On Sat, Sep 13, 2014 at 1:55 PM, Tom Lane <tgl@sss.pgh.pa.us> wrote:
Andres Freund <andres@2ndquadrant.com> writes: > On 2014-09-13 08:52:33 +0300, Ants Aasma wrote: >> On Sat, Sep 13, 2014 at 6:59 AM, Arthur Silva <arthurprs@gmail.com> wrote: >>> That's not entirely true. CRC-32C beats pretty much everything with the same >>> length quality-wise and has both hardware implementations and highly >>> optimized software versions.
>> For better or for worse CRC is biased by detecting all single bit >> errors, the detection capability of larger errors is slightly >> diminished. The quality of the other algorithms I mentioned is also >> very good, while producing uniformly varying output.
> There's also much more literature about the various CRCs in comparison > to some of these hash allgorithms.
Indeed. CRCs have well-understood properties for error detection. Have any of these new algorithms been analyzed even a hundredth as thoroughly? No. I'm unimpressed by evidence-free claims that something else is "also very good".
Now, CRCs are designed for detecting the sorts of short burst errors that are (or were, back in the day) common on phone lines. You could certainly make an argument that that's not the type of threat we face for PG data. However, I've not seen anyone actually make such an argument, let alone demonstrate that some other algorithm would be better. To start with, you'd need to explain precisely what other error pattern is more important to defend against, and why.
regards, tom lane
Mysql went this way as well, changing the CRC polynomial in 5.6.
What we are looking for here is uniqueness thus better error detection. Not avalanche effect, nor cryptographically secure, nor bit distribution.

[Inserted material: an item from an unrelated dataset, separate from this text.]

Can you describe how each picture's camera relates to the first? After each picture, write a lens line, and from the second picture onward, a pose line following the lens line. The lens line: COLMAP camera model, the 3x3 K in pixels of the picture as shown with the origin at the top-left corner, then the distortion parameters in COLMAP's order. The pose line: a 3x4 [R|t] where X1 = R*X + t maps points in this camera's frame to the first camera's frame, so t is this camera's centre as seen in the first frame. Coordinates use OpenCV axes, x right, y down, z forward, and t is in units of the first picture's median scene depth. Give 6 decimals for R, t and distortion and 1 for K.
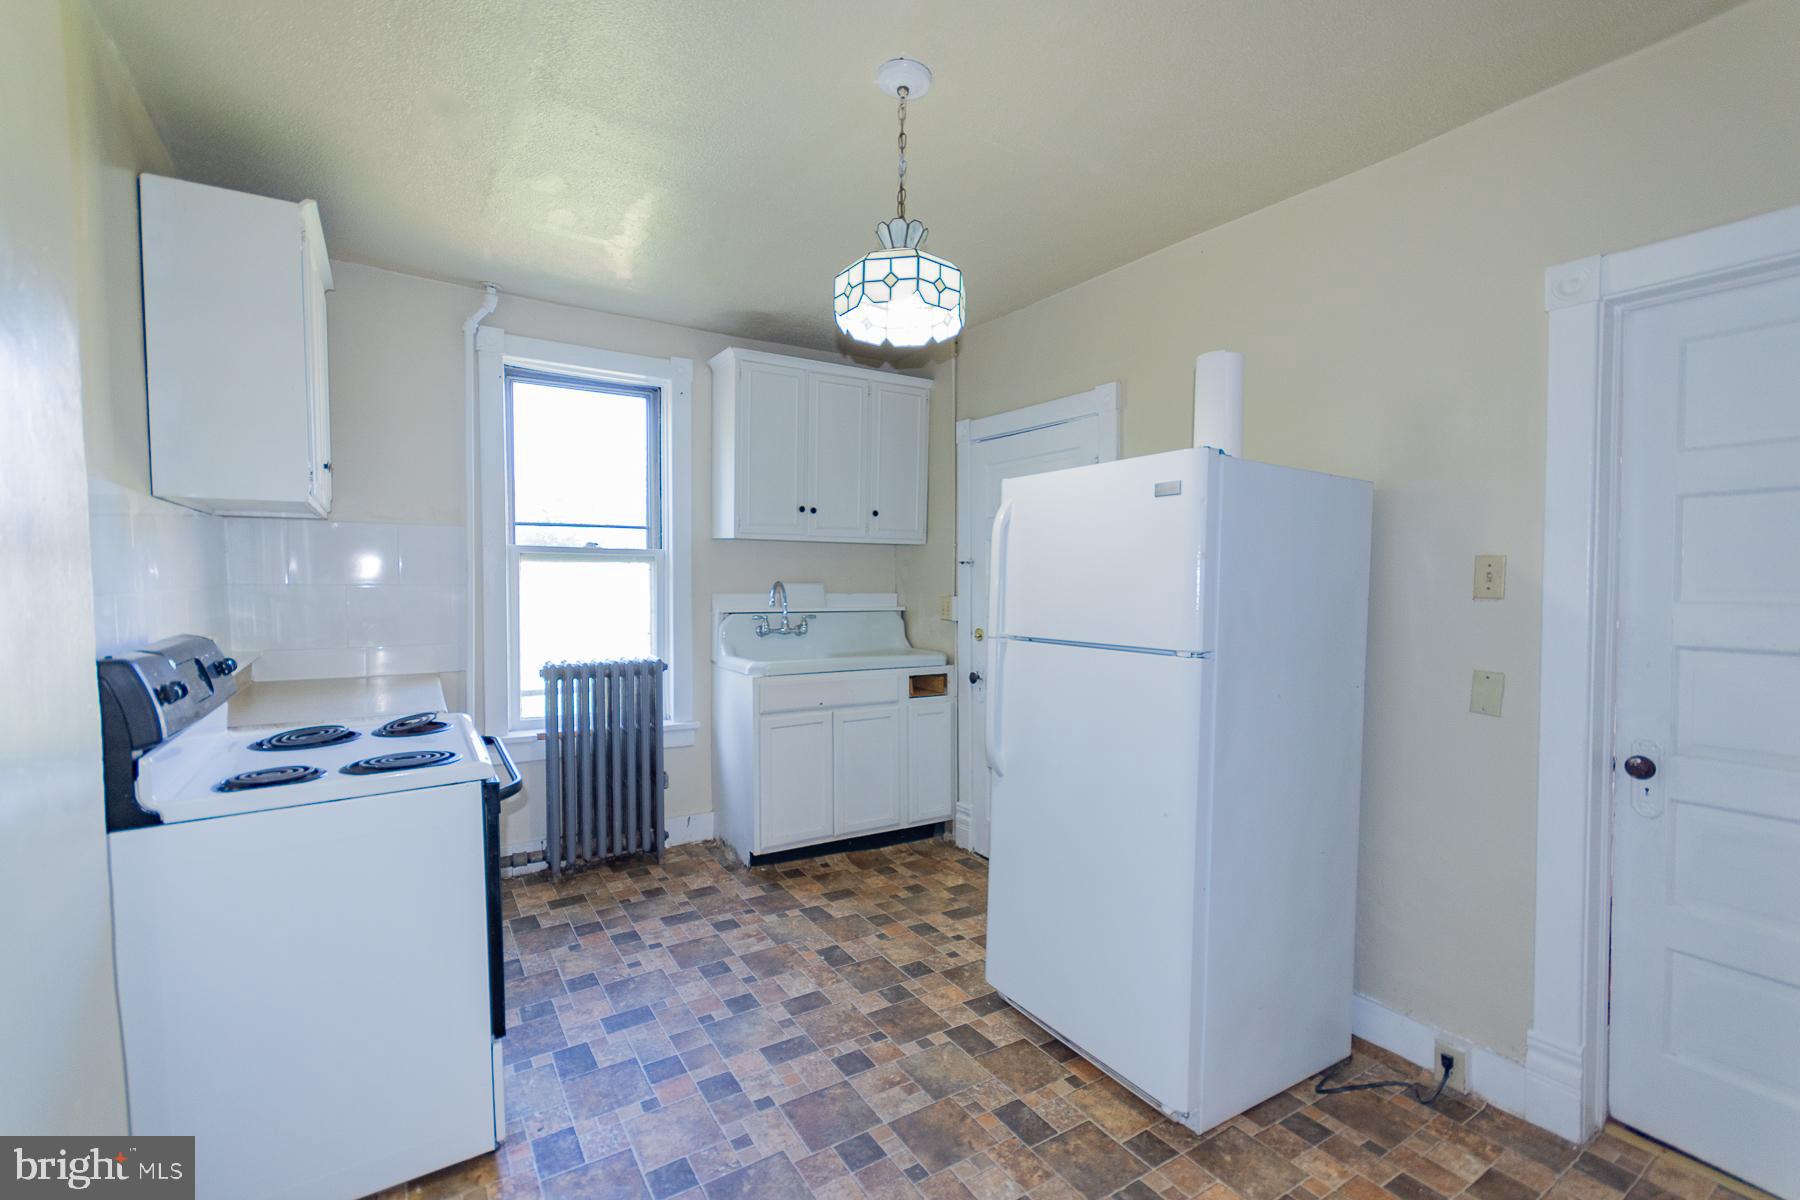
lens RADIAL K [[806.9, 0, 897.5], [0, 806.9, 595.6], [0, 0, 1]] dist [0.003834, -0.000858]
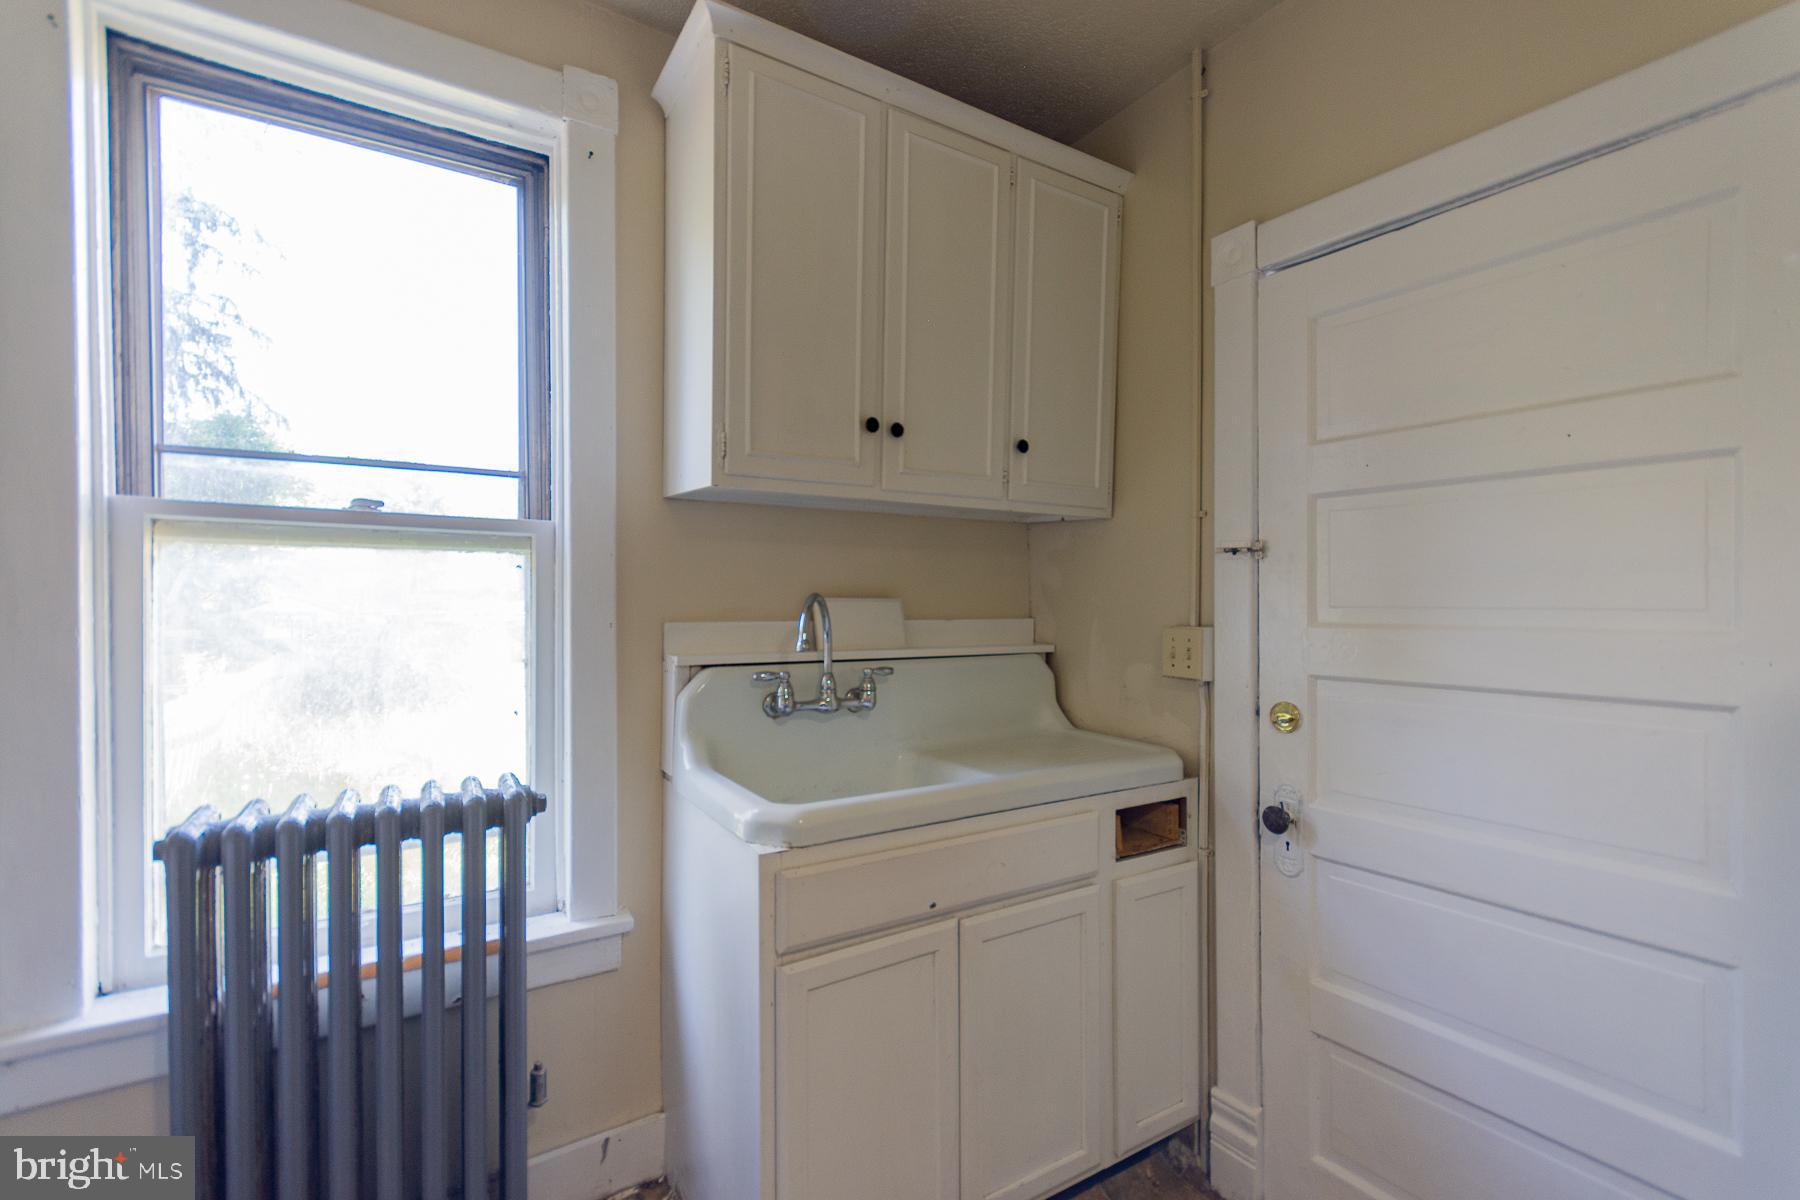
lens RADIAL K [[806.9, 0, 901.3], [0, 806.9, 599.2], [0, 0, 1]] dist [0.003834, -0.000858]
pose [[0.999868, -0.000412, 0.016239, -0.106776], [0.000713, 0.999828, -0.018531, -0.006236], [-0.016228, 0.018540, 0.999696, 0.556506]]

As far as I'm aware CRC32C is unbeaten collision wise and time proven.
I couldn't find tests with xxhash and crc32 on the same hardware so I spent some time putting together a benchmark (see attachment, to run it just start run.sh)
I included a crc32 implementation using ssr4.2 instructions (which works on pretty much any Intel processor built after 2008 and AMD built after 2012),
a portable Slice-By-8 software implementation and xxhash since it's the fastest software 32bit hash I know of.
Here're the results running the test program on my i5-4200M
The hardware version is insanely and works on the majority of Postgres setups and the fallback software implementations is 2.8x slower than the fastest 32bit hash around.